Maritime Disaster Prevention Stressed - China

[From China Daily, 03/26/99]

CHINA should strengthen construction of its monitoring, forecasting and disaster-prevention system to reduce economic losses from disasters, according to a top marine official.

Song Xuejia, deputy director of the National Marine Environmental Forecasting Centre, told China Daily that in the past two years his centre had forecast the occurrence and consequences of El Nino and the appearance of tidal waves and maritime storms.

Every April, Song's centre issues a forecast on natural maritime disasters likely to affect the country in the coming year.

China has an 18,000-kilometre coastline, with a large population and rapidly developing economy based in coastal areas. These areas have suffered economic losses of up to 10 billion yuan (US$1.2 billion) a year in the 1990s.

In the summer of 1997, Song's centre forecast that a violent typhoon would hit South China. He was even awarded a prize from the State Oceanographic Administration for his prediction. Despite this, the typhoon inflicted major damage on eastern coastal areas.

In Zhejiang Province alone, the typhoon caused more than 17 billion yuan (US$2 billion) of direct economic losses in the past few years.

Although the number of disastrous maritime storms varies from year to year, the damage wrought on coastal areas has been increasing in past decades, Song added.

There are two main reasons for this _ many coastal storm defences are not up to standard, and there are too few large defences with the ability to withstand a 1-in-50-year tidal wave.

Most of the country's coastal areas, especially delta regions, are very exposed to the ravages of tidal waves.

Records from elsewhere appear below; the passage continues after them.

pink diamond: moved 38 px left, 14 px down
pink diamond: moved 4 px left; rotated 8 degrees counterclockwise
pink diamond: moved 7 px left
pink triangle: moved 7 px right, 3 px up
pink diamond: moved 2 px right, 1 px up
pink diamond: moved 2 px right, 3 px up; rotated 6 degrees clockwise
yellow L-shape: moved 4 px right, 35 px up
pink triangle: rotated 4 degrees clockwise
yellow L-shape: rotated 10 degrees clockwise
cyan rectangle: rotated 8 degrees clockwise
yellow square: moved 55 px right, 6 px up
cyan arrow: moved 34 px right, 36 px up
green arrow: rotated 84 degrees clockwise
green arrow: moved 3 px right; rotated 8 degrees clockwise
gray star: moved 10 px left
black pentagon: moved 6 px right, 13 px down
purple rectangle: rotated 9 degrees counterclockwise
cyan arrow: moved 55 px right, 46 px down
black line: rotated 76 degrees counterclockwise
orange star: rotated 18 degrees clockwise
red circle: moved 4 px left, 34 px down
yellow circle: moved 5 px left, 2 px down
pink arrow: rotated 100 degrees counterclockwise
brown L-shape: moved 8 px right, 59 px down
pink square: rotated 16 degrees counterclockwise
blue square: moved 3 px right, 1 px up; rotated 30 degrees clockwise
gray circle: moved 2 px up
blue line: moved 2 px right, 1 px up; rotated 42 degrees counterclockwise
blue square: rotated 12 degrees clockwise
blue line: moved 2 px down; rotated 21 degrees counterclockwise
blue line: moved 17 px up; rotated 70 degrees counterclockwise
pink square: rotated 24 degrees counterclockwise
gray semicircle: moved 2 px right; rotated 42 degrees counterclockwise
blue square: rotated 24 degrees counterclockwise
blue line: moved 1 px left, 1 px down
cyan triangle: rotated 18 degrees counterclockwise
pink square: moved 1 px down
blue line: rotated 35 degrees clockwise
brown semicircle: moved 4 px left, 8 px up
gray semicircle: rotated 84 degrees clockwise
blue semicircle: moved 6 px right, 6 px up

The exploitation of resources and economic development in coastal areas were often carried out in an unplanned manner, based solely on monetary returns, and ignoring the local ecology.

The large extent of intensive sea-water fish farming and the reclamation of land for agricultural use or construction projects in coastal areas have accelerated degradation of the environment and increased the fragility of disaster-prevention projects, Song said.

He called on local governments in coastal areas to improve management and allocate special funds to construct and renovate dams to resist tidal waves.

An effective emergency-handling system should be set up before a tidal wave hits the coast, Song added.

Song, who studied oceanography for five years in the 1980s at Tokyo University in Japan, cited overseas statistics on damage from maritime disasters, which show that countries in the early stage of economic development are relatively prone to disasters.

However, if a balance between environmental conservation and resource exploitation could be achieved in coastal areas, this situation could change, he said.

Since the founding of New China in 1949, the government has arranged for the construction of 12,000 kilometres of tidal protection dams and defences along the coasts, effectively protecting important coastal cities, and industrial and energy bases.